Your instructions:
In the article on European leaders and the debt dilemma, which country holds the rotating presidency of the European Union?

Δευτέρα 24 Οκτωβρίου 2011

European Leaders Deal Directly With Debt Dilemma


By STEVEN ERLANGER and STEPHEN CASTLE

BRUSSELS — With a new sense of urgency, the leaders of the 27 European Union nations grappled directly on Sunday with their thorniest financial and economic problems, and made progress that they promised could yield a complete package of measures within days.
The hope is that the seriousness of the leaders’ effort to finally solve the interrelated problems of Greek debt, weakened banks and a bailout fund in need of reinforcement will keep speculators at bay when the financial markets open on Monday morning. But now there is heavy pressure on the leaders to deliver the goods at their next meeting, set for Wednesday.
“Further work is still needed, and that is why we will take the decisions in the follow-up euro zone summit,” said Herman Van Rompuy, the president of the European Council.
Pervading the summit meeting on Sunday was a consensus that Europe had to attack fundamental issues and stop merely putting out the brushfire of the moment. “We all have a sense that the crisis in the euro zone is reaching very worrisome levels,” said Donald Tusk, the prime minister of Poland, which now holds the rotating presidency of the union. “We have to be happy that the decision-making progress has gained some momentum, although we can’t say we have reached the finish line today.”
Two factors especially drove the urgency of the meeting, which had already been postponed once: the worsening situation in Greece, where strikes and protests erupted last week, and the rising cost for Spain and Italy to borrow money, a sign of mounting speculative pressure. Washington also put considerable pressure on European leaders to make decisions before the Group of 20 summit meeting in early November, because the long euro crisis is straining the global economy.
Even so, participants at the summit meeting, originally intended to be definitive, had to put off some final decisions until Wednesday because of political and financial complexities.
The meeting on Sunday, which included a separate session of the 17 nations that share the euro currency, was tense and sometimes acrimonious. French and German leaders told Prime Minister Silvio Berlusconi of Italy in blunt terms that he must move faster to reduce his country’s huge debt of nearly two trillion euros ($2.8 trillion), or about 120 percent of gross domestic product, which makes his country a target of speculators.
Chancellor Angela Merkel of Germany urged Mr. Berlusconi to make “credible cuts” in an effort to reduce pressure on the euro. President Nicolas Sarkozy of France, asked if he had confidence in Mr. Berlusconi, said that he had confidence in the collectivity of Italian authorities, “political, financial, economic.”

Supplied material:

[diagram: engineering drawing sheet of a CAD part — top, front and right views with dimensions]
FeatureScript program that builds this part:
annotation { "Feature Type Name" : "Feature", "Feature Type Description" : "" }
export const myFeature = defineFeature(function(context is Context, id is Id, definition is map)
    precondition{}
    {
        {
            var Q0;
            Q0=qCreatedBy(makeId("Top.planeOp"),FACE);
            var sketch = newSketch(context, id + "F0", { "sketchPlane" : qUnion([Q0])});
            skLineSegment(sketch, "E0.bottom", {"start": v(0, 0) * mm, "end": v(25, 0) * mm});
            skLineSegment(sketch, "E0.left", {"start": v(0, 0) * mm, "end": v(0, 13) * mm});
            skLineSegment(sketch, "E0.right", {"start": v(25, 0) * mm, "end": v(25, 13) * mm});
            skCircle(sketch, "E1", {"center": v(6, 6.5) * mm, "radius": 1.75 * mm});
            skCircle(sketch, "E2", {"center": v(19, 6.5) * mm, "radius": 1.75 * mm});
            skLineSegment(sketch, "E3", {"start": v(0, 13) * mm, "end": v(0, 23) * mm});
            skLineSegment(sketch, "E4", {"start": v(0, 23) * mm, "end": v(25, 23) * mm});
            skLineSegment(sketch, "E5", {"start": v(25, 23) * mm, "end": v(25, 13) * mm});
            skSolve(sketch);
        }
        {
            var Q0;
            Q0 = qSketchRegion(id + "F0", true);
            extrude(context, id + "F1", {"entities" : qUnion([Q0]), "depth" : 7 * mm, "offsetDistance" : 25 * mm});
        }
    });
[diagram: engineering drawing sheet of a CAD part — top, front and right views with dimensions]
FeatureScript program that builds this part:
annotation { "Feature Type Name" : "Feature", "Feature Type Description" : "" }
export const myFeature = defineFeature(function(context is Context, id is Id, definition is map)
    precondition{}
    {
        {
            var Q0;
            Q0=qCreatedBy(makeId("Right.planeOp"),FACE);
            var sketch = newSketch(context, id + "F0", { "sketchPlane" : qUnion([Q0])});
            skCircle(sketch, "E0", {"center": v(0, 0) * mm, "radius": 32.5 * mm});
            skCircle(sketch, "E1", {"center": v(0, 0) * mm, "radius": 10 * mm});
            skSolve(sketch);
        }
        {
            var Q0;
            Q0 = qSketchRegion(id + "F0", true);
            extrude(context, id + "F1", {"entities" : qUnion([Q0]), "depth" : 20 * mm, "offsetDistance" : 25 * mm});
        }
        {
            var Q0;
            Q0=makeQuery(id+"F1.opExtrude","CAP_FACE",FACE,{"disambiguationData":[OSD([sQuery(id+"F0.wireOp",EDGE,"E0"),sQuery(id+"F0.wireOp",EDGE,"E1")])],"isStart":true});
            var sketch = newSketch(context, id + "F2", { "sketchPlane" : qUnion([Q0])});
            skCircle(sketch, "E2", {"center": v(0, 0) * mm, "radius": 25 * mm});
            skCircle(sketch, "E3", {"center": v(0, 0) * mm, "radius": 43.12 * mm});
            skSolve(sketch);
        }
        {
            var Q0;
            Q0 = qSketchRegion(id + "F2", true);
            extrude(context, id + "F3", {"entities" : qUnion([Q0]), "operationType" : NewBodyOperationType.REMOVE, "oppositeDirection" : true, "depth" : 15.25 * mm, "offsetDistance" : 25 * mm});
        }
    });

Exercise output:
Poland